- Born: Ryan Vernon Doucette 23 July 1983 (age 42) Nova Scotia, Canada
- Occupations: Actor; comedian; writer; director;
- Years active: 2008–present

= Ryan Doucette =

Canadian actor and comedian

Ryan Doucette (born Ryan Vernon Doucette; 23 July 1983) is a Canadian actor, comedian, scriptwriter and director of Acadian descent. He is best known for his roles in the films Cloudburst and The Disappeared, and the television series Forgive Me.

His work in theatre includes Cloudburst for which he was nominated for a Robert Merritt Award, Whale Riding Weather for which he was nominated for a second Robert Merritt Award, and his one-man show Pourquois pas?. He won the Merritt Award for his performance in His Greatness.

In 2019, he created and starred in the reality television series Le sens du punch on Unis TV and subsequently toured his comedy show Punch moi. He then went on to write and direct the second and third season of this television series.

==Biography==
===Early life===
He was raised in Clare, Nova Scotia, Canada. He obtained a B.A. in theatre at Université Sainte-Anne in Church Point, Nova Scotia.

===Career===
Doucette began his career with the theatre troupe "Les Araignées du Boui-Boui" and by presenting mime sketches at the Café Bric-à-Brac at Université Sainte-Anne. These sketches formed the foundation for his first solo mime show Ryan Doucette: Première ronde (First Round) touring Canada, the United States and France.

His English theatre debut was in Vimy at Eastern Front Theatre in 2008. He met with some acclaim for his performance in the original stage production of Thom Fitzgerald's Cloudburst in his native Nova Scotia, and was subsequently cast in the film version starring opposite Academy Award winners Olympia Dukakis and Brenda Fricker. He subsequently starred in The Disappeared and in Ron Maxwell's Copperhead. He appeared on stage again in Whale Riding Weather and His Greatness and had a recurring role on Forgive Me.

· · · · · · ·

Goal of the exercise —
Using the Ryan Doucette biography, decide whether each statement agrees with it, answering yes or no and quoting the deciding words exactly: 1. Doucette was raised in Clare, Nova Scotia. 2. His English theatre debut was in Cloudburst. 3. He won a Robert Merritt Award for Whale Riding Weather. Rely only on the Ryan Doucette biography, with no outside sources.

Extracted data —

· · · · · · ·

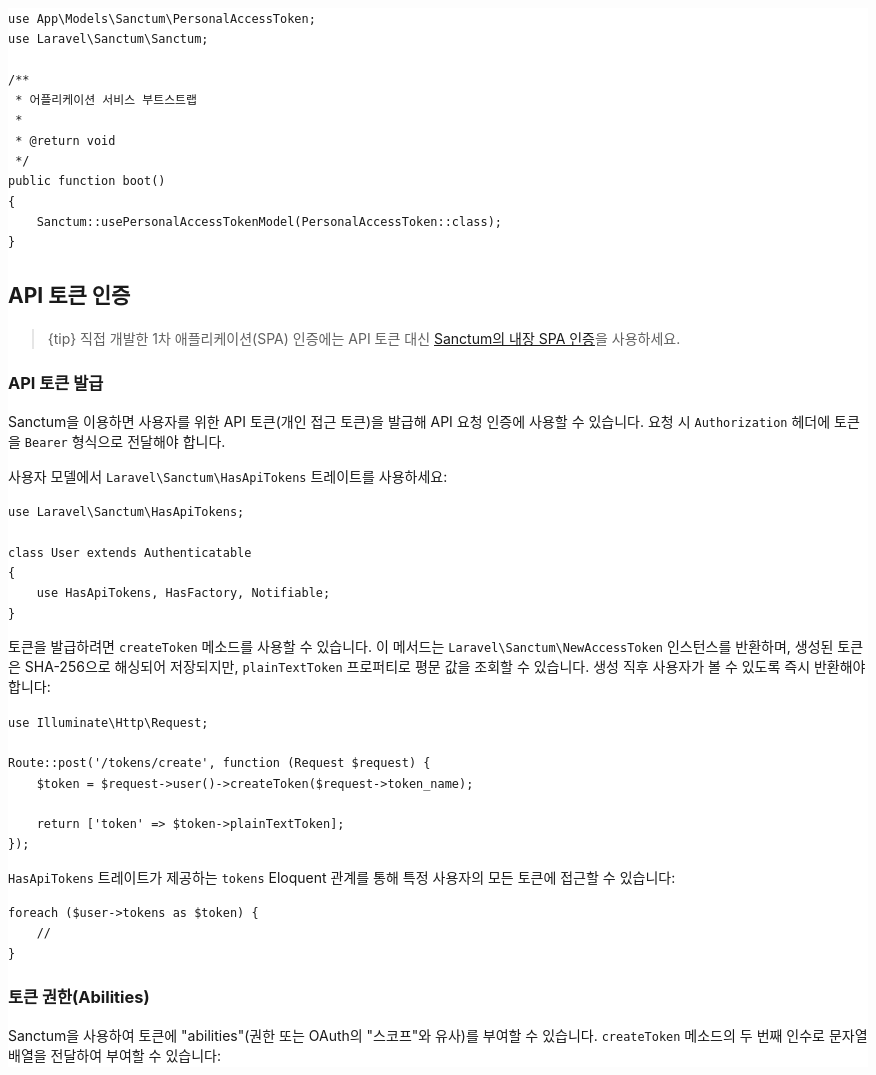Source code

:     use App\Models\Sanctum\PersonalAccessToken;
    use Laravel\Sanctum\Sanctum;

    /**
     * 어플리케이션 서비스 부트스트랩
     *
     * @return void
     */
    public function boot()
    {
        Sanctum::usePersonalAccessTokenModel(PersonalAccessToken::class);
    }

<a name="api-token-authentication"></a>
## API 토큰 인증

> {tip} 직접 개발한 1차 애플리케이션(SPA) 인증에는 API 토큰 대신 [Sanctum의 내장 SPA 인증](#spa-authentication)을 사용하세요.

<a name="issuing-api-tokens"></a>
### API 토큰 발급

Sanctum을 이용하면 사용자를 위한 API 토큰(개인 접근 토큰)을 발급해 API 요청 인증에 사용할 수 있습니다. 요청 시 `Authorization` 헤더에 토큰을 `Bearer` 형식으로 전달해야 합니다.

사용자 모델에서 `Laravel\Sanctum\HasApiTokens` 트레이트를 사용하세요:

    use Laravel\Sanctum\HasApiTokens;

    class User extends Authenticatable
    {
        use HasApiTokens, HasFactory, Notifiable;
    }

토큰을 발급하려면 `createToken` 메소드를 사용할 수 있습니다. 이 메서드는 `Laravel\Sanctum\NewAccessToken` 인스턴스를 반환하며, 생성된 토큰은 SHA-256으로 해싱되어 저장되지만, `plainTextToken` 프로퍼티로 평문 값을 조회할 수 있습니다. 생성 직후 사용자가 볼 수 있도록 즉시 반환해야 합니다:

    use Illuminate\Http\Request;

    Route::post('/tokens/create', function (Request $request) {
        $token = $request->user()->createToken($request->token_name);

        return ['token' => $token->plainTextToken];
    });

`HasApiTokens` 트레이트가 제공하는 `tokens` Eloquent 관계를 통해 특정 사용자의 모든 토큰에 접근할 수 있습니다:

    foreach ($user->tokens as $token) {
        //
    }

<a name="token-abilities"></a>
### 토큰 권한(Abilities)

Sanctum을 사용하여 토큰에 "abilities"(권한 또는 OAuth의 "스코프"와 유사)를 부여할 수 있습니다. `createToken` 메소드의 두 번째 인수로 문자열 배열을 전달하여 부여할 수 있습니다:
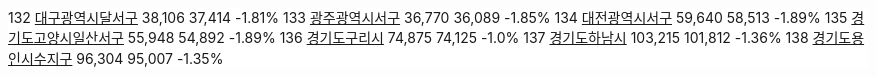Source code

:   <tr class="item">
    <td>132</td>
    <td><a href="/apt/대구광역시달서구">대구광역시달서구</a></td>
    <td>38,106</td>
    <td>37,414</td>
    <td>-1.81%</td>
  </tr>

  <tr class="item">
    <td>133</td>
    <td><a href="/apt/광주광역시서구">광주광역시서구</a></td>
    <td>36,770</td>
    <td>36,089</td>
    <td>-1.85%</td>
  </tr>

  <tr class="item">
    <td>134</td>
    <td><a href="/apt/대전광역시서구">대전광역시서구</a></td>
    <td>59,640</td>
    <td>58,513</td>
    <td>-1.89%</td>
  </tr>

  <tr class="item">
    <td>135</td>
    <td><a href="/apt/경기도고양시일산서구">경기도고양시일산서구</a></td>
    <td>55,948</td>
    <td>54,892</td>
    <td>-1.89%</td>
  </tr>

  <tr class="item">
    <td>136</td>
    <td><a href="/apt/경기도구리시">경기도구리시</a></td>
    <td>74,875</td>
    <td>74,125</td>
    <td>-1.0%</td>
  </tr>

  <tr class="item">
    <td>137</td>
    <td><a href="/apt/경기도하남시">경기도하남시</a></td>
    <td>103,215</td>
    <td>101,812</td>
    <td>-1.36%</td>
  </tr>

  <tr class="item">
    <td>138</td>
    <td><a href="/apt/경기도용인시수지구">경기도용인시수지구</a></td>
    <td>96,304</td>
    <td>95,007</td>
    <td>-1.35%</td>
  </tr>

· · · · · · ·

Written solution —
1. Yes: "He was raised in Clare, Nova Scotia, Canada."
2. No: "His English theatre debut was in Vimy at Eastern Front Theatre in 2008."
3. No: "Whale Riding Weather for which he was nominated for a second Robert Merritt Award"